Emma Coronel Aispuro, the wife of Joaquin ‘El Chapo’ Guzmán, arrives at the Brooklyn federal courthouse in New York on 9 January.
Emma Coronel, the wife of Joaquin ‘El Chapo’ Guzmán, arrives at the Brooklyn federal courthouse in New York on 9 January. Photograph: Brendan McDermid/Reuters
Emma Coronel, the wife of Joaquin ‘El Chapo’ Guzmán, arrives at the Brooklyn federal courthouse in New York on 9 January. Photograph: Brendan McDermid/Reuters
Reuters in New York

Last modified on Wed 9 Jan 2019 17.47 EST

Prosecutors in the US trial of Joaquin “El Chapo” Guzmán have shown jurors text messages they said the accused Mexican drug lord sent to his wife and apparent mistress in which he discussed narrowly escaping from a raid and joked about arming his 18-month-old daughter with an assault rifle.

The messages from early 2012 were read by FBI special agent Steven Marston, on his second day testifying in Brooklyn federal court.

Marston explained US authorities were able to obtain them by searching records collected by a spy software Guzmán himself had ordered installed on phones used by his wife, Emma Coronel, and by another woman, Agustina Cabanillas.

Guzmán was extradited to the US in 2017 to face charges of trafficking cocaine, heroin and other drugs into the country as leader of Mexico’s Sinaloa cartel.

The texts appeared to show Guzmán and Coronel discussing the hazards of cartel life.
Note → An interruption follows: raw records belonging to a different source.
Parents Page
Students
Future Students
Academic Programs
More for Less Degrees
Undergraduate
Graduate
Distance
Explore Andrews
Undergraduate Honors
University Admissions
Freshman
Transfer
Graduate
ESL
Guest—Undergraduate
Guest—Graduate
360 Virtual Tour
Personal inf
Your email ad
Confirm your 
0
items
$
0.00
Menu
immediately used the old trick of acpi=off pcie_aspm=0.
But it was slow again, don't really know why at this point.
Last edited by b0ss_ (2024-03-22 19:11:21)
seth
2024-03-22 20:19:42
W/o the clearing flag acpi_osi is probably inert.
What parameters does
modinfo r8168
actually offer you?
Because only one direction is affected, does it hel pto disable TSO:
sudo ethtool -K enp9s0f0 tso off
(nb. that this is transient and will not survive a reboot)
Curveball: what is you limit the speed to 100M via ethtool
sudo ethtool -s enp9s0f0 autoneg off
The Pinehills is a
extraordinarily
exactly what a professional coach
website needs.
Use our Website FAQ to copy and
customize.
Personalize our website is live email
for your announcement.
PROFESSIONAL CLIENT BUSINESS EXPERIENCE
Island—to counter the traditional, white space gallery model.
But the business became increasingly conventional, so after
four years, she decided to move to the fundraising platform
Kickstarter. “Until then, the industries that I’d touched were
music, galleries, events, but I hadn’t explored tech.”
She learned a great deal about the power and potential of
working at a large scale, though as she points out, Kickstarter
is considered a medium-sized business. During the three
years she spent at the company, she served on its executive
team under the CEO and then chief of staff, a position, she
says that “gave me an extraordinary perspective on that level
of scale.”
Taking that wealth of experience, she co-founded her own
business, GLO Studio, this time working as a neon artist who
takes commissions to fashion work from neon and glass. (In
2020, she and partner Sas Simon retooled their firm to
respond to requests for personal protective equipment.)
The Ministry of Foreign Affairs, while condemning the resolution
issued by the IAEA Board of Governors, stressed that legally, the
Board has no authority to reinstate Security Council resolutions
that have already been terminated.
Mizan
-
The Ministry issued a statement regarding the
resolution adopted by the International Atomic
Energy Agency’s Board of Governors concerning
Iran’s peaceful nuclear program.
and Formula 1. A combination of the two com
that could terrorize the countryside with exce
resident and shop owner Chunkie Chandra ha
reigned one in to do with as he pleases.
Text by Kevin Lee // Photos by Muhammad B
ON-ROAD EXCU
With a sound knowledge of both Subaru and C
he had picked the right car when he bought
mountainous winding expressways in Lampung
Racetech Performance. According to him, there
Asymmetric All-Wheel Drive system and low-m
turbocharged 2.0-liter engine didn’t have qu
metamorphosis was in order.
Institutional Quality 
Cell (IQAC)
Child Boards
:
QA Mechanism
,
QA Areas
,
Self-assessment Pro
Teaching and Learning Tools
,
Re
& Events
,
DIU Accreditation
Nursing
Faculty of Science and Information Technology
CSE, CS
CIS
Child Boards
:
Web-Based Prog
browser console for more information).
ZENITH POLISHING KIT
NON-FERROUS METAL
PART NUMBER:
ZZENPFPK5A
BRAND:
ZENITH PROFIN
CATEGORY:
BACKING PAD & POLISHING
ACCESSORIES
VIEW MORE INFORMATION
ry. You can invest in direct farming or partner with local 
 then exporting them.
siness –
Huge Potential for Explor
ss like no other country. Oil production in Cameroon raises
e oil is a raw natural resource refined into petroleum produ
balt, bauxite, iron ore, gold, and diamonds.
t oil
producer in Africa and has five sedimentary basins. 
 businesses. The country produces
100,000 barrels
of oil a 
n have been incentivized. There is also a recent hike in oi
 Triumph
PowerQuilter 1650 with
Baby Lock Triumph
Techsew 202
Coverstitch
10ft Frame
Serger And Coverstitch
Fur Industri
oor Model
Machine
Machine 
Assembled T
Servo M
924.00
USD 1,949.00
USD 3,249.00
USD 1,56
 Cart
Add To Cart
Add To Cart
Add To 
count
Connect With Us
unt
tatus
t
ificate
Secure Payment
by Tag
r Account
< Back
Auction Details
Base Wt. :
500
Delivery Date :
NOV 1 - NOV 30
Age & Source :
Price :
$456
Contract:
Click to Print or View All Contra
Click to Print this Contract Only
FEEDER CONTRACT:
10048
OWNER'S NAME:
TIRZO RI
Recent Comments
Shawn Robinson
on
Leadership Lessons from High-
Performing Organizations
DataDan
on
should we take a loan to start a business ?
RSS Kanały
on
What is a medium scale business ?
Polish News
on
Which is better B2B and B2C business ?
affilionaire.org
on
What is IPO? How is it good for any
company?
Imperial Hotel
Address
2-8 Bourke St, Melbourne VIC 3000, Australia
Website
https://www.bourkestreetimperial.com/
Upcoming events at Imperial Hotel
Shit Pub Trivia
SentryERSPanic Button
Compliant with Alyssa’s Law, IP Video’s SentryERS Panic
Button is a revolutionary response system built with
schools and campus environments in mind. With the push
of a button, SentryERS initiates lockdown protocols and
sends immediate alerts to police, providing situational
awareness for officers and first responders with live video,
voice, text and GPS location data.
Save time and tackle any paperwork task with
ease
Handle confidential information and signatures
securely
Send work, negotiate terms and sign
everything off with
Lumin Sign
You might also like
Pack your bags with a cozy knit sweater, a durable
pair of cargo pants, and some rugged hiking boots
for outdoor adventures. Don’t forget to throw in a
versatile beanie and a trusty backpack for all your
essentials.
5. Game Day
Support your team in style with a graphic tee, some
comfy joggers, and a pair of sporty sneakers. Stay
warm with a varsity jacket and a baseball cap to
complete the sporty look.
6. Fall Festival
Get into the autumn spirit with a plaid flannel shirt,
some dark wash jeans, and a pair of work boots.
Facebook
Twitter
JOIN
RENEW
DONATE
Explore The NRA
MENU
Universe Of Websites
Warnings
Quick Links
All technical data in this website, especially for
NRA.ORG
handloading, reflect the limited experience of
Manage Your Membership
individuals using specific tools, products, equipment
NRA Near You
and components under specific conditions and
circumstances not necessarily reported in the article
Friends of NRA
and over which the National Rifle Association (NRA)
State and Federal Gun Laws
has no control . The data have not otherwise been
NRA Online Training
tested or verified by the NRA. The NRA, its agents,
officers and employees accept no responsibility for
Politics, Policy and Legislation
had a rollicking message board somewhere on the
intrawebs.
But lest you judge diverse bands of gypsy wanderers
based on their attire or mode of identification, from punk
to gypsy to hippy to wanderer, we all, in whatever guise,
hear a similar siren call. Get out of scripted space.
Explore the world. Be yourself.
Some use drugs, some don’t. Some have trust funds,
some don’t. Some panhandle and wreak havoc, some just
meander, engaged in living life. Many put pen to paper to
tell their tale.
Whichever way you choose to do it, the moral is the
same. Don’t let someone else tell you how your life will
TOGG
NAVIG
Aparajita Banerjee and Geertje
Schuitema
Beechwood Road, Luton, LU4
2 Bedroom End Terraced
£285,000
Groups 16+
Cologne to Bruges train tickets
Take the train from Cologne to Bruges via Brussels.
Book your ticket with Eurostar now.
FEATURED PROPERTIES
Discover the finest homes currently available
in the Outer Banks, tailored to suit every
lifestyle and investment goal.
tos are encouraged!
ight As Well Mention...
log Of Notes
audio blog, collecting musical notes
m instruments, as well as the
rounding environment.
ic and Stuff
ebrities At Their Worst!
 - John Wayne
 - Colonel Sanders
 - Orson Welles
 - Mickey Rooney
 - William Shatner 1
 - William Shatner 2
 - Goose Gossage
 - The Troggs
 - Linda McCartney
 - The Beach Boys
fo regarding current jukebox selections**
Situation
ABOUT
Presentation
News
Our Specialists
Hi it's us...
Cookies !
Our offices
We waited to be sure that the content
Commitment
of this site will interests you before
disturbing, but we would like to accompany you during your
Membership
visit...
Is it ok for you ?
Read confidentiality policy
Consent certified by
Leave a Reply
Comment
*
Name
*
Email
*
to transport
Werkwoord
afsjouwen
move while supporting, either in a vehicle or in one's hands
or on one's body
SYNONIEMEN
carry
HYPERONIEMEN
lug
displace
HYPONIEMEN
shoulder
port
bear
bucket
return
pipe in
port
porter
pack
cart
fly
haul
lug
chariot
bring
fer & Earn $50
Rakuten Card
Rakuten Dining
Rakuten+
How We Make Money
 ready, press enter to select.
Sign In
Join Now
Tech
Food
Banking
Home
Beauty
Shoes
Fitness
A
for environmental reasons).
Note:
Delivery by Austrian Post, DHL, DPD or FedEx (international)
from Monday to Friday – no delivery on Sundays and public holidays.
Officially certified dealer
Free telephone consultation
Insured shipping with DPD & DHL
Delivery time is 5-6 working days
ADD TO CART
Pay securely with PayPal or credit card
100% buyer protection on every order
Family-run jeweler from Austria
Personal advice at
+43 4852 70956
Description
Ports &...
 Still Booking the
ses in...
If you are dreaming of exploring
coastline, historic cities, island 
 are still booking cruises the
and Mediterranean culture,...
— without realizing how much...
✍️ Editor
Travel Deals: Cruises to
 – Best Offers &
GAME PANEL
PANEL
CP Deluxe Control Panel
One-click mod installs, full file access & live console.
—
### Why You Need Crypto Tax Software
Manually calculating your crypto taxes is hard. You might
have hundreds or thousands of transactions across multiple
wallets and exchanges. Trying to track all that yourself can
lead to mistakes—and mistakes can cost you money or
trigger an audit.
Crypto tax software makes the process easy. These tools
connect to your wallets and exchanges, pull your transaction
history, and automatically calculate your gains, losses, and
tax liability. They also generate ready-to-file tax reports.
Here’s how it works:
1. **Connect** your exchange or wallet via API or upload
In one message, Coronel said she was being watched by law enforcement, Guzmán advised her to “live a normal life”. In another, Coronel assured her husband she had a gun.

After a raid on a house in the Mexican beach resort of Los Cabos that captured several of his associates, Guzmán told Coronel he escaped through a window with a few scratches, according to the texts.

Coronel watched the testimony impassively, though she appeared to become uncomfortable when Marston began reading romantic texts purportedly between Cabanillas and her husband in which she called him “love”.

The texts appear to show Cabanillas acted as a go-between in the drug business, helping to set up deals between Guzman and various other people, including one who used the name “War Princess” and another who went by a series of emoticons.

Some of the messages appear to show heartfelt affection from Guzman amid the talk of guns and drugs, particularly for his twin daughters, Emmely “Mali” and Maria Joaquina “Kiki” Coronel, then about one and a half years old.

“Our Kiki is fearless,” he told Coronel, according to the texts. “I’m going to give her an AK-47 so she can hang with me.”